Raffles are generally an easy way for a nonprofit organization to quickly and painlessly earn funds to support operations or a specific program activity. Many organizations are unaware that IRS, state, and local regulations may apply to their raffle activities – this makes what is seemingly a simple activity a bit more complicated!
Raffles are generally considered to be gaming activities. If donors pay a minimum amount to enter the drawing and the potential prize is worth more than a nominal value, the resulting income is gaming. Gaming activities must be reported separately on the Form 990, and will require additional information on Schedule G if the proceeds exceed $15,000. In addition, the income may be subject to unrelated business income tax. This can be avoided if any of the following apply:
- The gaming activity is conducted by unpaid volunteers
- The activity qualifies as bingo (special rules apply – contact your tax advisor)
- Gaming is substantially related to your exempt social and recreational purpose (e.g. the Loyal Order of Water Buffalos offers raffles to its members at its regular weekly meetings as a recreational activity)
- The activity is not regularly carried on (e.g. an annual fundraising event that does not involve significant planning or promotion during a large portion of the year)

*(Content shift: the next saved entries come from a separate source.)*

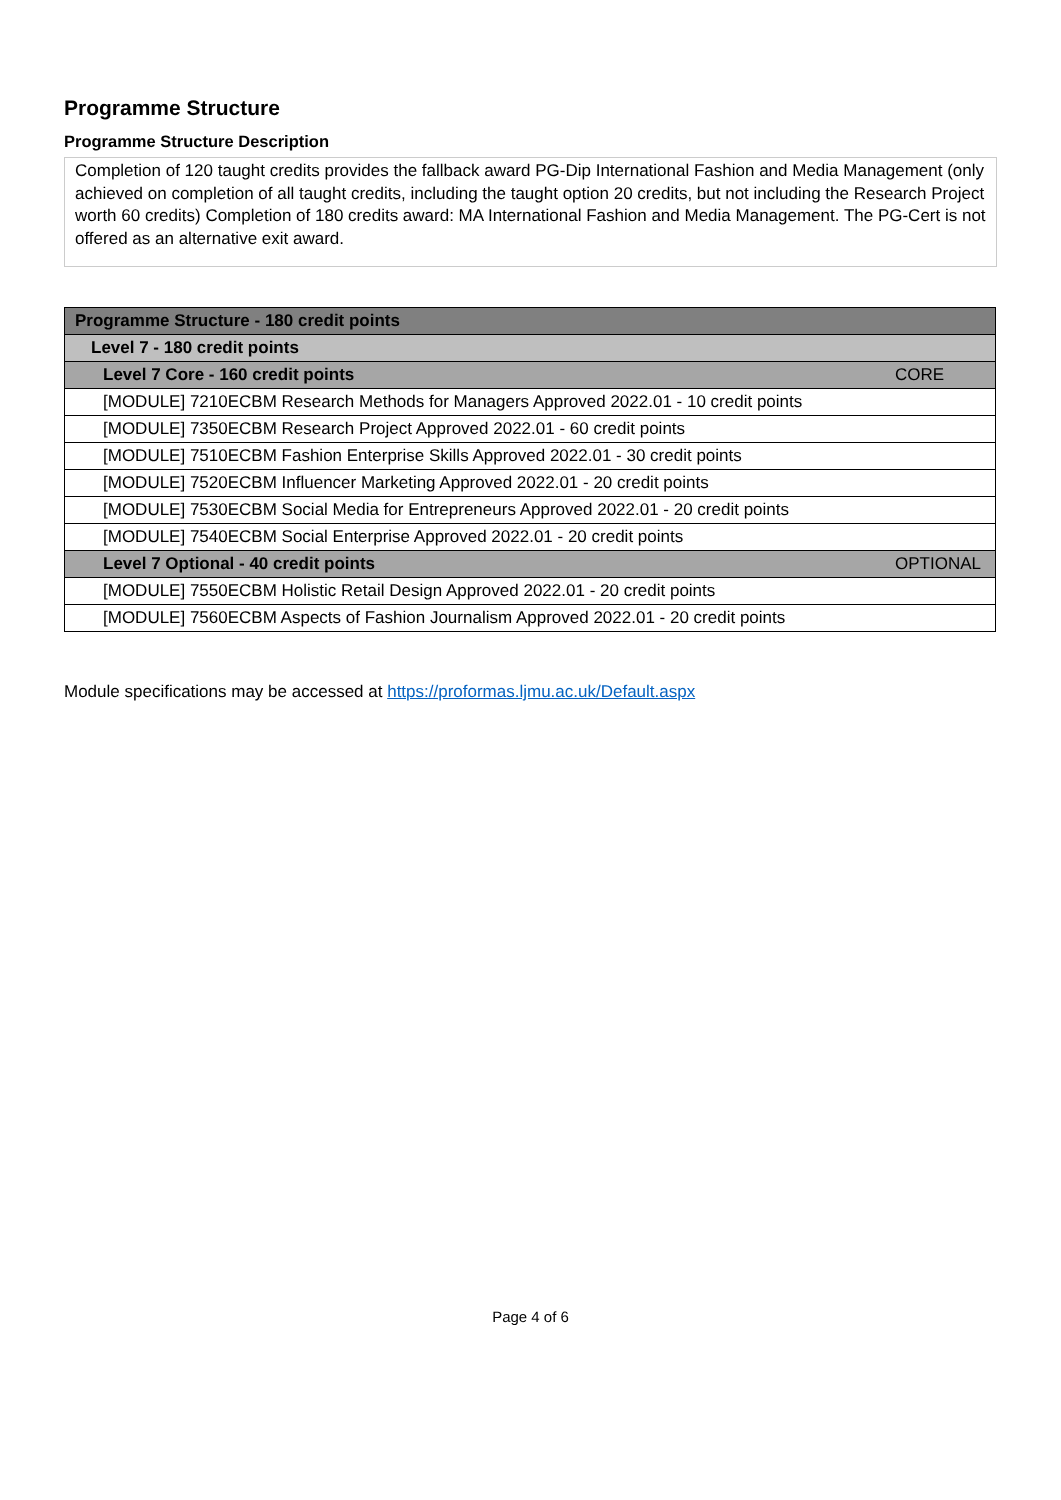Programme Structure
Programme Structure Description
Completion of 120 taught credits provides the fallback award PG-Dip International Fashion and Media Management (only achieved on completion of all taught credits, including the taught option 20 credits, but not including the Research Project worth 60 credits) Completion of 180 credits award: MA International Fashion and Media Management. The PG-Cert is not offered as an alternative exit award.
| Programme Structure - 180 credit points |
| Level 7 - 180 credit points |
| CORE Level 7 Core - 160 credit points |
| [MODULE] 7210ECBM Research Methods for Managers Approved 2022.01 - 10 credit points |
| [MODULE] 7350ECBM Research Project Approved 2022.01 - 60 credit points |
| [MODULE] 7510ECBM Fashion Enterprise Skills Approved 2022.01 - 30 credit points |
| [MODULE] 7520ECBM Influencer Marketing Approved 2022.01 - 20 credit points |
| [MODULE] 7530ECBM Social Media for Entrepreneurs Approved 2022.01 - 20 credit points |
| [MODULE] 7540ECBM Social Enterprise Approved 2022.01 - 20 credit points |
| OPTIONAL Level 7 Optional - 40 credit points |
| [MODULE] 7550ECBM Holistic Retail Design Approved 2022.01 - 20 credit points |
| [MODULE] 7560ECBM Aspects of Fashion Journalism Approved 2022.01 - 20 credit points |
Module specifications may be accessed at https://proformas.ljmu.ac.uk/Default.aspx
Page 4 of 6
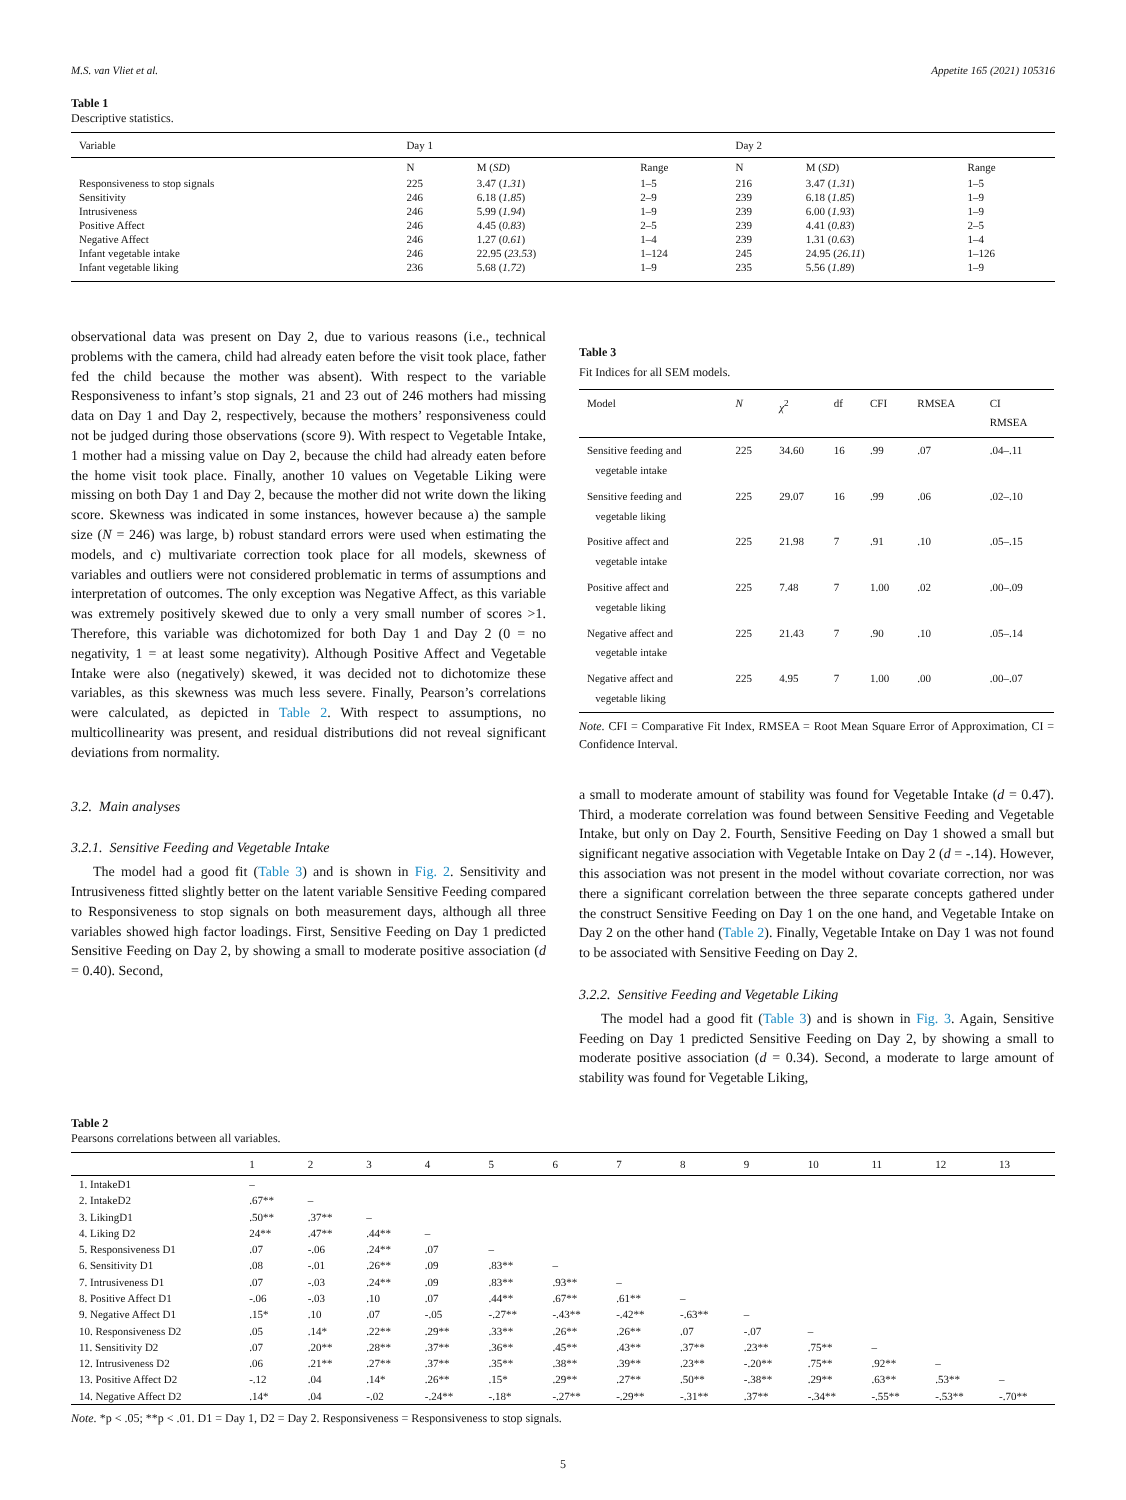M.S. van Vliet et al. Appetite 165 (2021) 105316
Table 1
Descriptive statistics.
| Variable | Day 1 | | | Day 2 | | |
| --- | --- | --- | --- | --- | --- | --- |
| | N | M ( SD ) | Range | N | M ( SD ) | Range |
| Responsiveness to stop signals | 225 | 3.47 ( 1.31 ) | 1–5 | 216 | 3.47 ( 1.31 ) | 1–5 |
| Sensitivity | 246 | 6.18 ( 1.85 ) | 2–9 | 239 | 6.18 ( 1.85 ) | 1–9 |
| Intrusiveness | 246 | 5.99 ( 1.94 ) | 1–9 | 239 | 6.00 ( 1.93 ) | 1–9 |
| Positive Affect | 246 | 4.45 ( 0.83 ) | 2–5 | 239 | 4.41 ( 0.83 ) | 2–5 |
| Negative Affect | 246 | 1.27 ( 0.61 ) | 1–4 | 239 | 1.31 ( 0.63 ) | 1–4 |
| Infant vegetable intake | 246 | 22.95 ( 23.53 ) | 1–124 | 245 | 24.95 ( 26.11 ) | 1–126 |
| Infant vegetable liking | 236 | 5.68 ( 1.72 ) | 1–9 | 235 | 5.56 ( 1.89 ) | 1–9 |
observational data was present on Day 2, due to various reasons (i.e., technical problems with the camera, child had already eaten before the visit took place, father fed the child because the mother was absent). With respect to the variable Responsiveness to infant’s stop signals, 21 and 23 out of 246 mothers had missing data on Day 1 and Day 2, respectively, because the mothers’ responsiveness could not be judged during those observations (score 9). With respect to Vegetable Intake, 1 mother had a missing value on Day 2, because the child had already eaten before the home visit took place. Finally, another 10 values on Vegetable Liking were missing on both Day 1 and Day 2, because the mother did not write down the liking score. Skewness was indicated in some instances, however because a) the sample size (N = 246) was large, b) robust standard errors were used when estimating the models, and c) multivariate correction took place for all models, skewness of variables and outliers were not considered problematic in terms of assumptions and interpretation of outcomes. The only exception was Negative Affect, as this variable was extremely positively skewed due to only a very small number of scores >1. Therefore, this variable was dichotomized for both Day 1 and Day 2 (0 = no negativity, 1 = at least some negativity). Although Positive Affect and Vegetable Intake were also (negatively) skewed, it was decided not to dichotomize these variables, as this skewness was much less severe. Finally, Pearson’s correlations were calculated, as depicted in Table 2. With respect to assumptions, no multicollinearity was present, and residual distributions did not reveal significant deviations from normality.
3.2. Main analyses
3.2.1. Sensitive Feeding and Vegetable Intake
The model had a good fit (Table 3) and is shown in Fig. 2. Sensitivity and Intrusiveness fitted slightly better on the latent variable Sensitive Feeding compared to Responsiveness to stop signals on both measurement days, although all three variables showed high factor loadings. First, Sensitive Feeding on Day 1 predicted Sensitive Feeding on Day 2, by showing a small to moderate positive association (d = 0.40). Second,
Table 3
Fit Indices for all SEM models.
| Model | N | χ<sup>2</sup> | df | CFI | RMSEA | CI RMSEA |
| --- | --- | --- | --- | --- | --- | --- |
| Sensitive feeding and vegetable intake | 225 | 34.60 | 16 | .99 | .07 | .04–.11 |
| Sensitive feeding and vegetable liking | 225 | 29.07 | 16 | .99 | .06 | .02–.10 |
| Positive affect and vegetable intake | 225 | 21.98 | 7 | .91 | .10 | .05–.15 |
| Positive affect and vegetable liking | 225 | 7.48 | 7 | 1.00 | .02 | .00–.09 |
| Negative affect and vegetable intake | 225 | 21.43 | 7 | .90 | .10 | .05–.14 |
| Negative affect and vegetable liking | 225 | 4.95 | 7 | 1.00 | .00 | .00–.07 |
Note. CFI = Comparative Fit Index, RMSEA = Root Mean Square Error of Approximation, CI = Confidence Interval.
a small to moderate amount of stability was found for Vegetable Intake (d = 0.47). Third, a moderate correlation was found between Sensitive Feeding and Vegetable Intake, but only on Day 2. Fourth, Sensitive Feeding on Day 1 showed a small but significant negative association with Vegetable Intake on Day 2 (d = -.14). However, this association was not present in the model without covariate correction, nor was there a significant correlation between the three separate concepts gathered under the construct Sensitive Feeding on Day 1 on the one hand, and Vegetable Intake on Day 2 on the other hand (Table 2). Finally, Vegetable Intake on Day 1 was not found to be associated with Sensitive Feeding on Day 2.
3.2.2. Sensitive Feeding and Vegetable Liking
The model had a good fit (Table 3) and is shown in Fig. 3. Again, Sensitive Feeding on Day 1 predicted Sensitive Feeding on Day 2, by showing a small to moderate positive association (d = 0.34). Second, a moderate to large amount of stability was found for Vegetable Liking,
Table 2
Pearsons correlations between all variables.
| | 1 | 2 | 3 | 4 | 5 | 6 | 7 | 8 | 9 | 10 | 11 | 12 | 13 |
| --- | --- | --- | --- | --- | --- | --- | --- | --- | --- | --- | --- | --- | --- |
| 1. IntakeD1 | – | | | | | | | | | | | | |
| 2. IntakeD2 | .67** | – | | | | | | | | | | | |
| 3. LikingD1 | .50** | .37** | – | | | | | | | | | | |
| 4. Liking D2 | 24** | .47** | .44** | – | | | | | | | | | |
| 5. Responsiveness D1 | .07 | -.06 | .24** | .07 | – | | | | | | | | |
| 6. Sensitivity D1 | .08 | -.01 | .26** | .09 | .83** | – | | | | | | | |
| 7. Intrusiveness D1 | .07 | -.03 | .24** | .09 | .83** | .93** | – | | | | | | |
| 8. Positive Affect D1 | -.06 | -.03 | .10 | .07 | .44** | .67** | .61** | – | | | | | |
| 9. Negative Affect D1 | .15* | .10 | .07 | -.05 | -.27** | -.43** | -.42** | -.63** | – | | | | |
| 10. Responsiveness D2 | .05 | .14* | .22** | .29** | .33** | .26** | .26** | .07 | -.07 | – | | | |
| 11. Sensitivity D2 | .07 | .20** | .28** | .37** | .36** | .45** | .43** | .37** | .23** | .75** | – | | |
| 12. Intrusiveness D2 | .06 | .21** | .27** | .37** | .35** | .38** | .39** | .23** | -.20** | .75** | .92** | – | |
| 13. Positive Affect D2 | -.12 | .04 | .14* | .26** | .15* | .29** | .27** | .50** | -.38** | .29** | .63** | .53** | – |
| 14. Negative Affect D2 | .14* | .04 | -.02 | -.24** | -.18* | -.27** | -.29** | -.31** | .37** | -.34** | -.55** | -.53** | -.70** |
Note. *p < .05; **p < .01. D1 = Day 1, D2 = Day 2. Responsiveness = Responsiveness to stop signals.
5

In addition, if the raffle prize is $600 or more (as reduced by the ticket price) and the payout is at least 300 times the amount of the ticket, nonprofits must file Form W-2G to report the gambling winnings. Form W-2G must be issued to the prize winner by January 31st and filed with the IRS via Form 1096 by February 28th (March 31st if filing electronically). Regular gambling withholding of 25% also applies to winnings of more than $5,000. These funds must be reported and sent to the IRS via Form 945 by January 31st.
South Dakota state law prohibits games of chance unless a specific exemption is granted (e.g. Deadwood gaming and state lottery tickets) or the event is held for charitable purposes. Any organization conducting a raffle with the expectation of selling tickets statewide, must send written notice to the Secretary of State before selling any tickets. No specific format is required, but we recommend including all relevant details of the raffle and its charitable purpose. The written notice can be mailed or faxed to the Secretary of State, ATTN: Raffles. Failing to follow this procedure is considered a Class 2 misdemeanor. Live and silent auctions do not fall under these rules.

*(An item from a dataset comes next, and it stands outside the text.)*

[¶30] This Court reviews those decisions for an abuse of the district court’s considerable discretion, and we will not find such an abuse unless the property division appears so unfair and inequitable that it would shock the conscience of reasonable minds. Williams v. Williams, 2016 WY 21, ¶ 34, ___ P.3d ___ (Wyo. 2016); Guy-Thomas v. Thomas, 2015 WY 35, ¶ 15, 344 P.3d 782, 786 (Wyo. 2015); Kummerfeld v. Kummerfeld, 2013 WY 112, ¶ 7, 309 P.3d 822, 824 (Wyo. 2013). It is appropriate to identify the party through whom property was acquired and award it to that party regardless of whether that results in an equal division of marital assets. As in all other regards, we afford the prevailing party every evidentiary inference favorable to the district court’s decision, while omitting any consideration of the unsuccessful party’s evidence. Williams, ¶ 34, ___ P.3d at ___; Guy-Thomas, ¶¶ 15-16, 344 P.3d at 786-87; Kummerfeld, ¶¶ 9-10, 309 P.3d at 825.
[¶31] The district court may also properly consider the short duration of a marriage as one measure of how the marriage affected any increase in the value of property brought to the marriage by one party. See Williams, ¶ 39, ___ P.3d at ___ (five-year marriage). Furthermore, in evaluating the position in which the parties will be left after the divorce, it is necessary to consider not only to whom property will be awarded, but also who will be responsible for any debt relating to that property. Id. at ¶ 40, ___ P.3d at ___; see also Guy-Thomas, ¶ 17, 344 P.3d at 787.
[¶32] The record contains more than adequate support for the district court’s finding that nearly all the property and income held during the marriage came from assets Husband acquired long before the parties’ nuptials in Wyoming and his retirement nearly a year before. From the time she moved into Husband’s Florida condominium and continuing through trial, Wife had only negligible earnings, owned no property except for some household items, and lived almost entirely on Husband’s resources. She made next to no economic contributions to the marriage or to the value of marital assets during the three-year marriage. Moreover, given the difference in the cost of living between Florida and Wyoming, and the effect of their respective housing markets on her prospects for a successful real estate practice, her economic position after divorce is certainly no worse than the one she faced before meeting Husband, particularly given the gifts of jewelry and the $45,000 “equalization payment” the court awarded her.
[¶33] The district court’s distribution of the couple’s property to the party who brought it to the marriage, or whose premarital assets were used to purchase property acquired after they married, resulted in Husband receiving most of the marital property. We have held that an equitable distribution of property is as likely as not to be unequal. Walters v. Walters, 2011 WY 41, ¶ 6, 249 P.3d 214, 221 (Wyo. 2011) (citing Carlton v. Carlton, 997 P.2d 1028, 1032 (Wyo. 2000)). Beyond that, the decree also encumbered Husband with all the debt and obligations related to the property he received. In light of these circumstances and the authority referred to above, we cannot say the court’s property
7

South Dakota state law also requires that all organizations provide 30 days written notice to the county or municipality in which the raffle will be conducted. As such, your organization will need to check the local regulations pertaining to raffles. The City of Rapid City governs raffles via Ordinance No. 5950, which designates the City Attorney as the administrative official reviewing all raffle requests. The written notice must include the following items:
- Full legal name of the organization, along with place and date of incorporation
- Authority of person applying on behalf of the organization (e.g. Board President)
- Class of exemption describing the organization (e.g. charitable)

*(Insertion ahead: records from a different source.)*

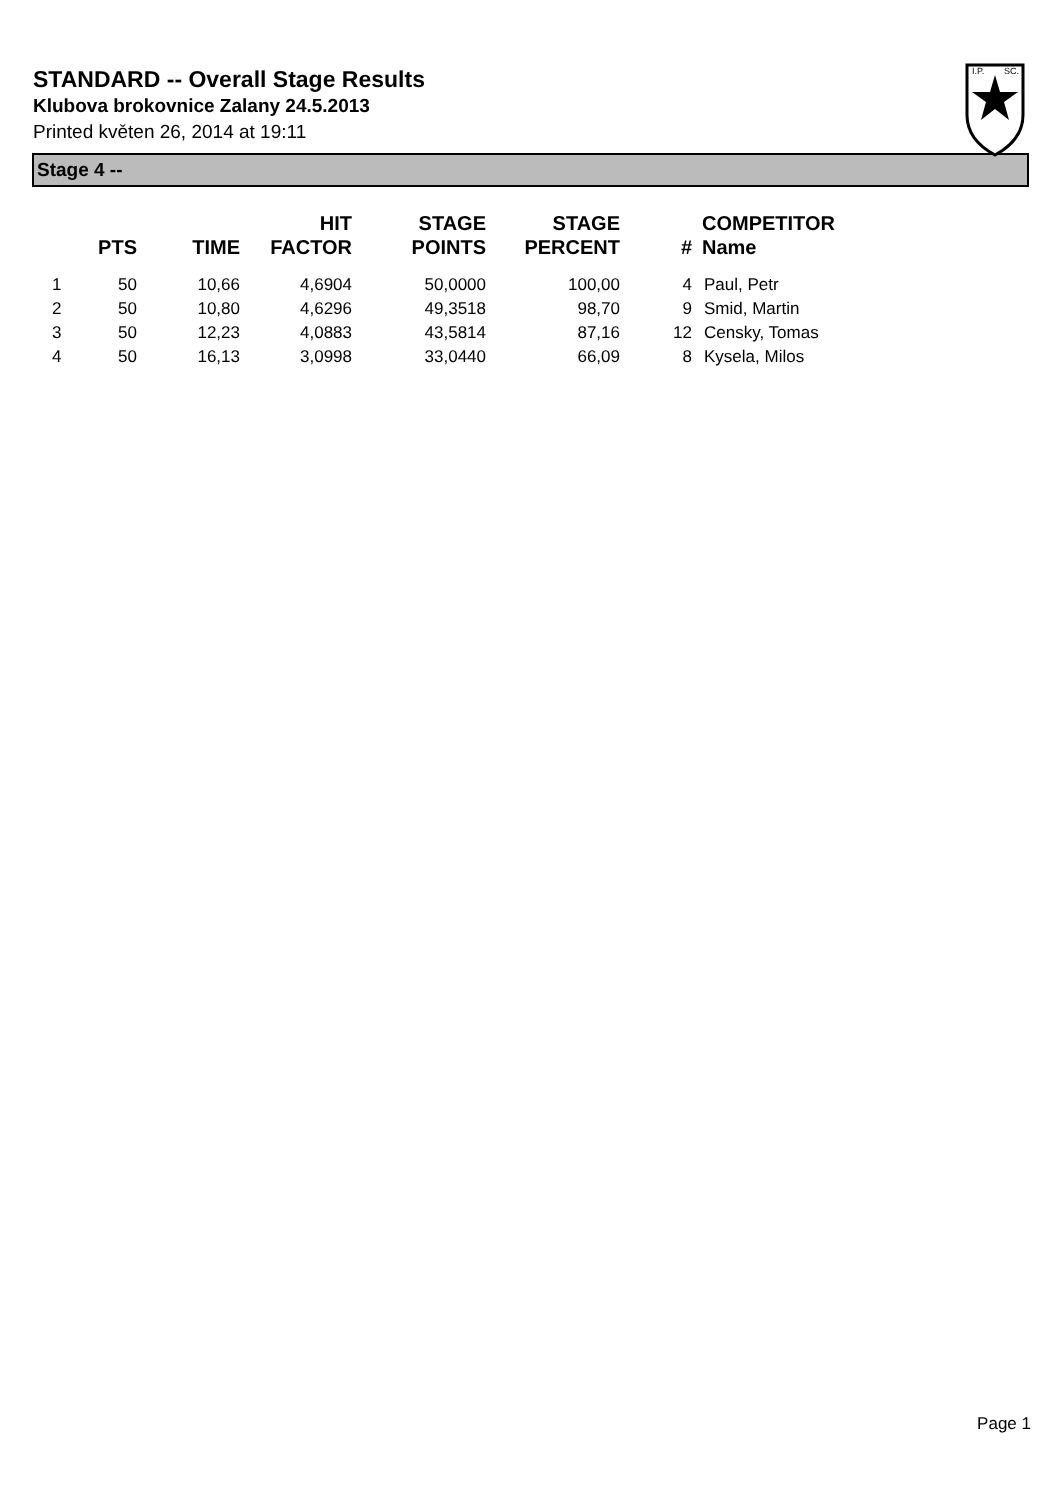STANDARD -- Overall Stage Results
Klubova brokovnice Zalany 24.5.2013
Printed květen 26, 2014 at 19:11
I.P.
SC.
Stage 4 --
| | PTS | TIME | HIT FACTOR | STAGE POINTS | STAGE PERCENT | # | COMPETITOR Name |
| --- | --- | --- | --- | --- | --- | --- | --- |
| 1 | 50 | 10,66 | 4,6904 | 50,0000 | 100,00 | 4 | Paul, Petr |
| 2 | 50 | 10,80 | 4,6296 | 49,3518 | 98,70 | 9 | Smid, Martin |
| 3 | 50 | 12,23 | 4,0883 | 43,5814 | 87,16 | 12 | Censky, Tomas |
| 4 | 50 | 16,13 | 3,0998 | 33,0440 | 66,09 | 8 | Kysela, Milos |
Page 1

- Description of the educational, charitable, patriotic, religious, or other public spirited uses for which the proceeds will be used
- Place, date and time raffle will be held
- Amount of compensation being paid in connection with raffle
- Itemization of intended prizes, value, and manner and time of award
- Signed affidavit certifying the proceeds will not be used for the private benefit of any individual and that no separate organization or professional person is employed to conduct the raffle
The City Attorney is required to object to the request within 15 days of the written notice. If no objection is received, the request is deemed granted.